Please keep to the lines below from the one with "The tag will" through the one with "If you pass", and restate them word for word, ends included.
Start of DATA SECTION
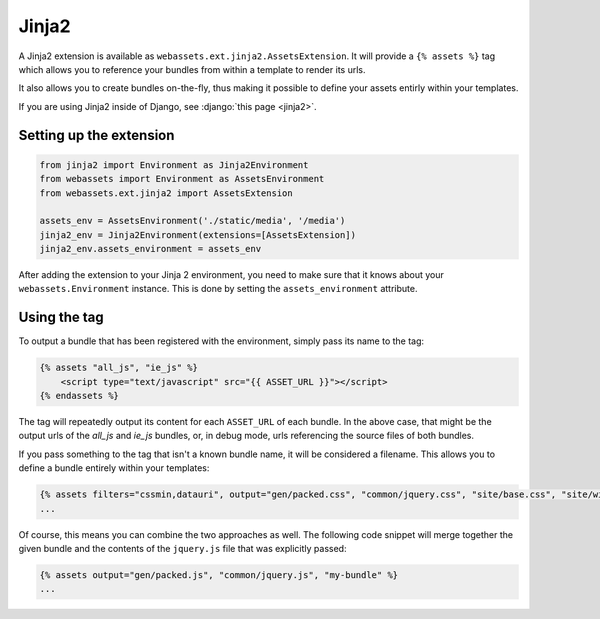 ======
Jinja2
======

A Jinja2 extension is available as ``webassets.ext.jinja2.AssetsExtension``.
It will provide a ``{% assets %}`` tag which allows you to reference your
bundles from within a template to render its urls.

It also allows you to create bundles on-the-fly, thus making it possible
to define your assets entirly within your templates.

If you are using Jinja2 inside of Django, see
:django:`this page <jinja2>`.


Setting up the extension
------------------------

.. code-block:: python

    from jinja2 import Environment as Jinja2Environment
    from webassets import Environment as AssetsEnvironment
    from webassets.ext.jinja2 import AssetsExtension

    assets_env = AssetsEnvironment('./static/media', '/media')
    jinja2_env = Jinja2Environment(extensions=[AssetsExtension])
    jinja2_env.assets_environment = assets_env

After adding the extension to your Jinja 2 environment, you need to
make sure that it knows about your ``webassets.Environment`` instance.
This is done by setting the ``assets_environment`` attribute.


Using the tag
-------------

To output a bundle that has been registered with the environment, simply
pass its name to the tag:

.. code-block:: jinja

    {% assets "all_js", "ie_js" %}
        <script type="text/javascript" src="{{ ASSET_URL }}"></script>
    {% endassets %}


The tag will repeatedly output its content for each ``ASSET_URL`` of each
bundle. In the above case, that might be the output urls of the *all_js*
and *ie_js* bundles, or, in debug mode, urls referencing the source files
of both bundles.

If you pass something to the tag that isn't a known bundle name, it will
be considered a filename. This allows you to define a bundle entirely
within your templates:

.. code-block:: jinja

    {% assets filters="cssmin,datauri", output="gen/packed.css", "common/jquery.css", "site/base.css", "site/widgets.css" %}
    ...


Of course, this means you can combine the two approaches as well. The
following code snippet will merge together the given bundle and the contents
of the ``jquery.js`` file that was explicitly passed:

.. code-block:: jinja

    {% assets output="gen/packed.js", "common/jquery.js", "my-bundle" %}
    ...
End of DATA SECTION
■ ANSWER FOR THE TASK:
The tag will repeatedly output its content for each ``ASSET_URL`` of each
bundle. In the above case, that might be the output urls of the *all_js*
and *ie_js* bundles, or, in debug mode, urls referencing the source files
of both bundles.

If you pass something to the tag that isn't a known bundle name, it will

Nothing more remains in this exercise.